» **Required action**:
All the lines below need to be transcribed exactly. Pictures get left out.

» **The records**:

○ ○ ○

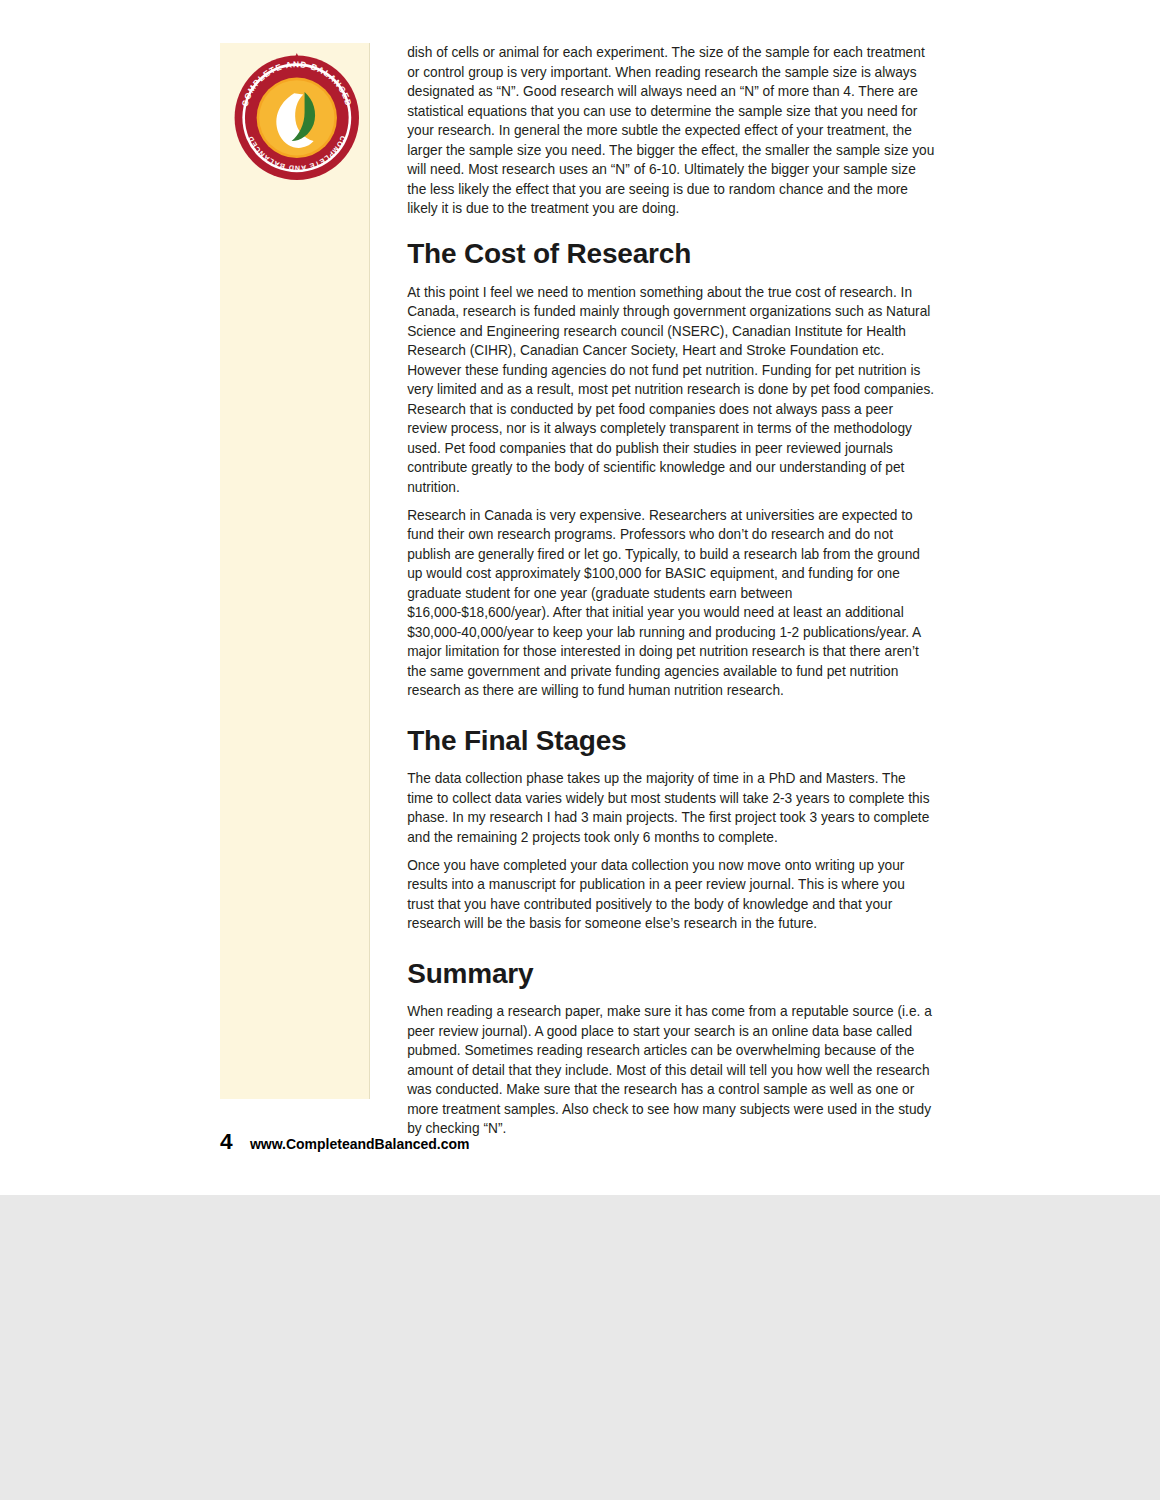COMPLETE AND BALANCED COMPLETE AND BALANCED
dish of cells or animal for each experiment. The size of the sample for each treatment or control group is very important. When reading research the sample size is always designated as “N”. Good research will always need an “N” of more than 4. There are statistical equations that you can use to determine the sample size that you need for your research. In general the more subtle the expected effect of your treatment, the larger the sample size you need. The bigger the effect, the smaller the sample size you will need. Most research uses an “N” of 6-10. Ultimately the bigger your sample size the less likely the effect that you are seeing is due to random chance and the more likely it is due to the treatment you are doing.
The Cost of Research
At this point I feel we need to mention something about the true cost of research. In Canada, research is funded mainly through government organizations such as Natural Science and Engineering research council (NSERC), Canadian Institute for Health Research (CIHR), Canadian Cancer Society, Heart and Stroke Foundation etc. However these funding agencies do not fund pet nutrition. Funding for pet nutrition is very limited and as a result, most pet nutrition research is done by pet food companies. Research that is conducted by pet food companies does not always pass a peer review process, nor is it always completely transparent in terms of the methodology used. Pet food companies that do publish their studies in peer reviewed journals contribute greatly to the body of scientific knowledge and our understanding of pet nutrition.
Research in Canada is very expensive. Researchers at universities are expected to fund their own research programs. Professors who don’t do research and do not publish are generally fired or let go. Typically, to build a research lab from the ground up would cost approximately $100,000 for BASIC equipment, and funding for one graduate student for one year (graduate students earn between $16,000-$18,600/year). After that initial year you would need at least an additional $30,000-40,000/year to keep your lab running and producing 1-2 publications/year. A major limitation for those interested in doing pet nutrition research is that there aren’t the same government and private funding agencies available to fund pet nutrition research as there are willing to fund human nutrition research.
The Final Stages
The data collection phase takes up the majority of time in a PhD and Masters. The time to collect data varies widely but most students will take 2-3 years to complete this phase. In my research I had 3 main projects. The first project took 3 years to complete and the remaining 2 projects took only 6 months to complete.
Once you have completed your data collection you now move onto writing up your results into a manuscript for publication in a peer review journal. This is where you trust that you have contributed positively to the body of knowledge and that your research will be the basis for someone else’s research in the future.
Summary
When reading a research paper, make sure it has come from a reputable source (i.e. a peer review journal). A good place to start your search is an online data base called pubmed. Sometimes reading research articles can be overwhelming because of the amount of detail that they include. Most of this detail will tell you how well the research was conducted. Make sure that the research has a control sample as well as one or more treatment samples. Also check to see how many subjects were used in the study by checking “N”.
4 www.CompleteandBalanced.com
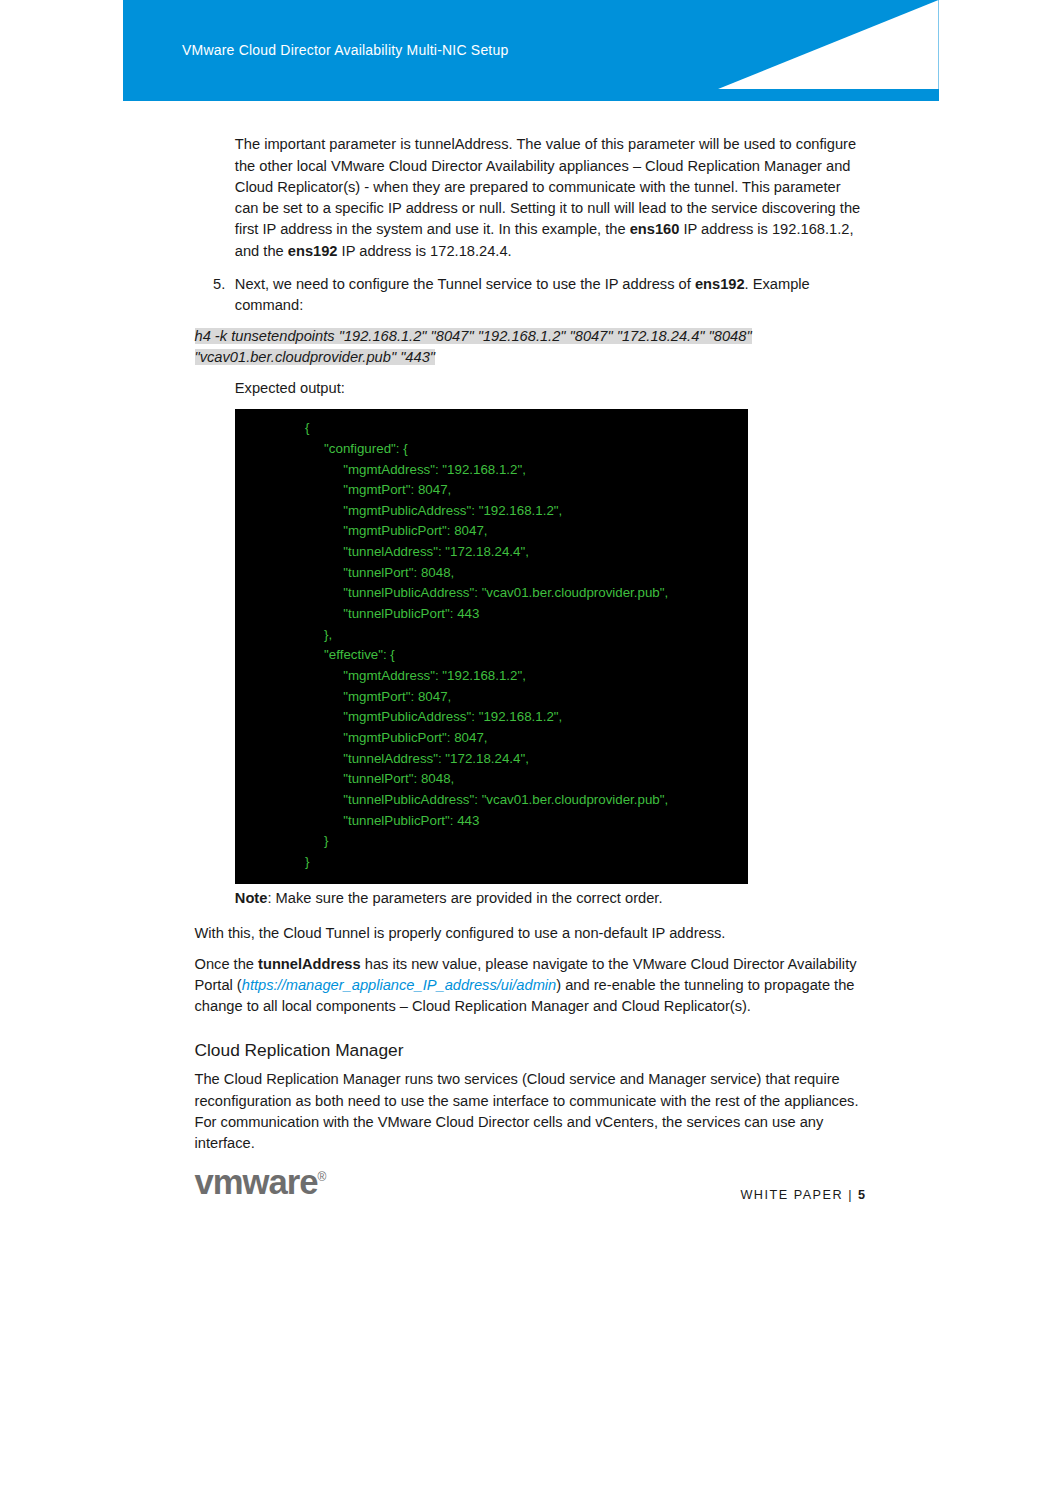VMware Cloud Director Availability Multi-NIC Setup
The important parameter is tunnelAddress. The value of this parameter will be used to configure the other local VMware Cloud Director Availability appliances – Cloud Replication Manager and Cloud Replicator(s) - when they are prepared to communicate with the tunnel. This parameter can be set to a specific IP address or null. Setting it to null will lead to the service discovering the first IP address in the system and use it. In this example, the ens160 IP address is 192.168.1.2, and the ens192 IP address is 172.18.24.4.
5. Next, we need to configure the Tunnel service to use the IP address of ens192. Example command:
h4 -k tunsetendpoints "192.168.1.2" "8047" "192.168.1.2" "8047" "172.18.24.4" "8048" "vcav01.ber.cloudprovider.pub" "443"
Expected output:
{
"configured": {
"mgmtAddress": "192.168.1.2",
"mgmtPort": 8047,
"mgmtPublicAddress": "192.168.1.2",
"mgmtPublicPort": 8047,
"tunnelAddress": "172.18.24.4",
"tunnelPort": 8048,
"tunnelPublicAddress": "vcav01.ber.cloudprovider.pub",
"tunnelPublicPort": 443
},
"effective": {
"mgmtAddress": "192.168.1.2",
"mgmtPort": 8047,
"mgmtPublicAddress": "192.168.1.2",
"mgmtPublicPort": 8047,
"tunnelAddress": "172.18.24.4",
"tunnelPort": 8048,
"tunnelPublicAddress": "vcav01.ber.cloudprovider.pub",
"tunnelPublicPort": 443
}
}
Note: Make sure the parameters are provided in the correct order.
With this, the Cloud Tunnel is properly configured to use a non-default IP address.
Once the tunnelAddress has its new value, please navigate to the VMware Cloud Director Availability Portal (https://manager_appliance_IP_address/ui/admin) and re-enable the tunneling to propagate the change to all local components – Cloud Replication Manager and Cloud Replicator(s).
Cloud Replication Manager
The Cloud Replication Manager runs two services (Cloud service and Manager service) that require reconfiguration as both need to use the same interface to communicate with the rest of the appliances. For communication with the VMware Cloud Director cells and vCenters, the services can use any interface.
vmware® WHITE PAPER | 5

○ ○ ○

» **Result**:
COMPLETE AND BALANCED COMPLETE AND BALANCED
dish of cells or animal for each experiment. The size of the sample for each treatment or control group is very important. When reading research the sample size is always designated as “N”. Good research will always need an “N” of more than 4. There are statistical equations that you can use to determine the sample size that you need for your research. In general the more subtle the expected effect of your treatment, the larger the sample size you need. The bigger the effect, the smaller the sample size you will need. Most research uses an “N” of 6-10. Ultimately the bigger your sample size the less likely the effect that you are seeing is due to random chance and the more likely it is due to the treatment you are doing.
The Cost of Research
At this point I feel we need to mention something about the true cost of research. In Canada, research is funded mainly through government organizations such as Natural Science and Engineering research council (NSERC), Canadian Institute for Health Research (CIHR), Canadian Cancer Society, Heart and Stroke Foundation etc. However these funding agencies do not fund pet nutrition. Funding for pet nutrition is very limited and as a result, most pet nutrition research is done by pet food companies. Research that is conducted by pet food companies does not always pass a peer review process, nor is it always completely transparent in terms of the methodology used. Pet food companies that do publish their studies in peer reviewed journals contribute greatly to the body of scientific knowledge and our understanding of pet nutrition.
Research in Canada is very expensive. Researchers at universities are expected to fund their own research programs. Professors who don’t do research and do not publish are generally fired or let go. Typically, to build a research lab from the ground up would cost approximately $100,000 for BASIC equipment, and funding for one graduate student for one year (graduate students earn between $16,000-$18,600/year). After that initial year you would need at least an additional $30,000-40,000/year to keep your lab running and producing 1-2 publications/year. A major limitation for those interested in doing pet nutrition research is that there aren’t the same government and private funding agencies available to fund pet nutrition research as there are willing to fund human nutrition research.
The Final Stages
The data collection phase takes up the majority of time in a PhD and Masters. The time to collect data varies widely but most students will take 2-3 years to complete this phase. In my research I had 3 main projects. The first project took 3 years to complete and the remaining 2 projects took only 6 months to complete.
Once you have completed your data collection you now move onto writing up your results into a manuscript for publication in a peer review journal. This is where you trust that you have contributed positively to the body of knowledge and that your research will be the basis for someone else’s research in the future.
Summary
When reading a research paper, make sure it has come from a reputable source (i.e. a peer review journal). A good place to start your search is an online data base called pubmed. Sometimes reading research articles can be overwhelming because of the amount of detail that they include. Most of this detail will tell you how well the research was conducted. Make sure that the research has a control sample as well as one or more treatment samples. Also check to see how many subjects were used in the study by checking “N”.
4 www.CompleteandBalanced.com
VMware Cloud Director Availability Multi-NIC Setup
The important parameter is tunnelAddress. The value of this parameter will be used to configure the other local VMware Cloud Director Availability appliances – Cloud Replication Manager and Cloud Replicator(s) - when they are prepared to communicate with the tunnel. This parameter can be set to a specific IP address or null. Setting it to null will lead to the service discovering the first IP address in the system and use it. In this example, the ens160 IP address is 192.168.1.2, and the ens192 IP address is 172.18.24.4.
5. Next, we need to configure the Tunnel service to use the IP address of ens192. Example command:
h4 -k tunsetendpoints "192.168.1.2" "8047" "192.168.1.2" "8047" "172.18.24.4" "8048" "vcav01.ber.cloudprovider.pub" "443"
Expected output:
{
"configured": {
"mgmtAddress": "192.168.1.2",
"mgmtPort": 8047,
"mgmtPublicAddress": "192.168.1.2",
"mgmtPublicPort": 8047,
"tunnelAddress": "172.18.24.4",
"tunnelPort": 8048,
"tunnelPublicAddress": "vcav01.ber.cloudprovider.pub",
"tunnelPublicPort": 443
},
"effective": {
"mgmtAddress": "192.168.1.2",
"mgmtPort": 8047,
"mgmtPublicAddress": "192.168.1.2",
"mgmtPublicPort": 8047,
"tunnelAddress": "172.18.24.4",
"tunnelPort": 8048,
"tunnelPublicAddress": "vcav01.ber.cloudprovider.pub",
"tunnelPublicPort": 443
}
}
Note: Make sure the parameters are provided in the correct order.
With this, the Cloud Tunnel is properly configured to use a non-default IP address.
Once the tunnelAddress has its new value, please navigate to the VMware Cloud Director Availability Portal (https://manager_appliance_IP_address/ui/admin) and re-enable the tunneling to propagate the change to all local components – Cloud Replication Manager and Cloud Replicator(s).
Cloud Replication Manager
The Cloud Replication Manager runs two services (Cloud service and Manager service) that require reconfiguration as both need to use the same interface to communicate with the rest of the appliances. For communication with the VMware Cloud Director cells and vCenters, the services can use any interface.
vmware® WHITE PAPER | 5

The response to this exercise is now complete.